= Let a Smile Be Your Umbrella =

"Let a Smile Be Your Umbrella" is a popular song, first published in 1927. The music was written by Sammy Fain, and the lyrics by Irving Kahal and Francis Wheeler. It was the first collaboration between the Fain / Kahal team.

Successful early recordings were made by Roger Wolfe Kahn (vocal by Franklyn Baur) and by Sam Lanin (vocal by Irving Kaufman), and these both charted in 1928.
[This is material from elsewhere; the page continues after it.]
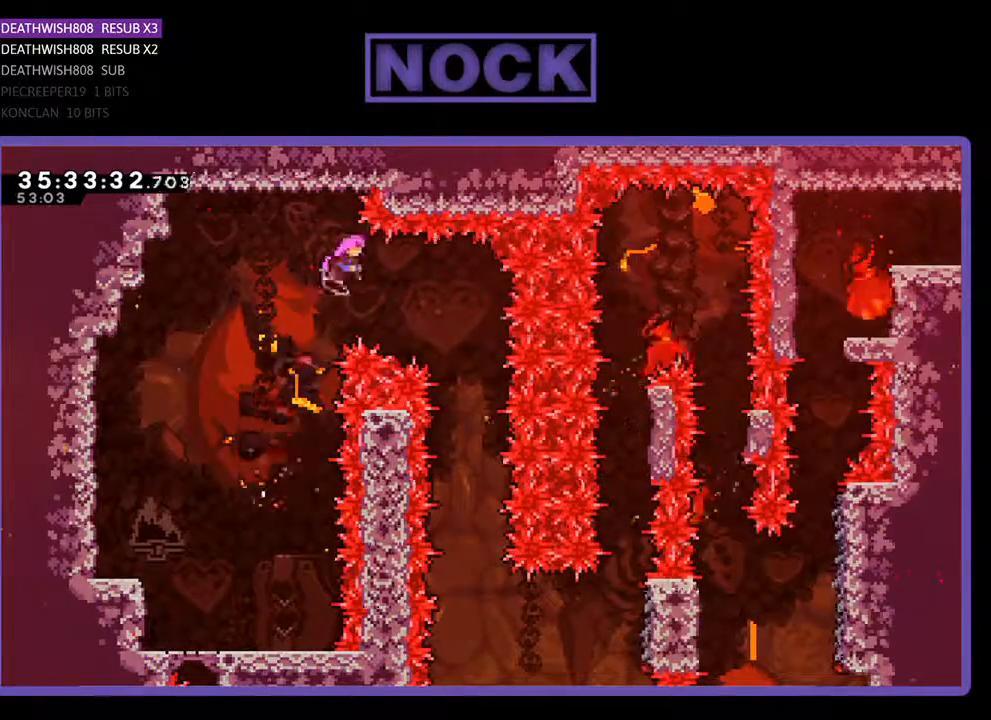
{"buttons": ["R2"], "events": [[33, "CROSS", "up"], [433, "DPAD_RIGHT", "up"]]}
==Other notable recordings==
The song has been recorded by multiple singers and bands since its release, with a flurry of recordings in the 1950s:
- 1928 Lee Morse and Her Bluegrass Boys - recorded for Columbia Records on January 23, 1928.
- 1949 The Andrews Sisters
- 1950 Jimmy Dorsey and His Original "Dorseyland" Jazz Band – included in the album Dorseyland Dance Parade, vocal by Claire "Shanty" Hogan.
- 1957 Bing Crosby included the song in his album Bing with a Beat.
- 1959 Perry Como - recorded for his album Como Swings.
- 1965 Bert Kaempfert and His Orchestra – included in their album Love Letters.

==Film appearances==
- 1928 by Eddie White in a Vitaphone short film "I Thank You"
- 1929 It's a Great Life - performed by unseen male singer in the theater.
- 1932 The song is used in the Van Beuren cartoon The Wild Goose Chase.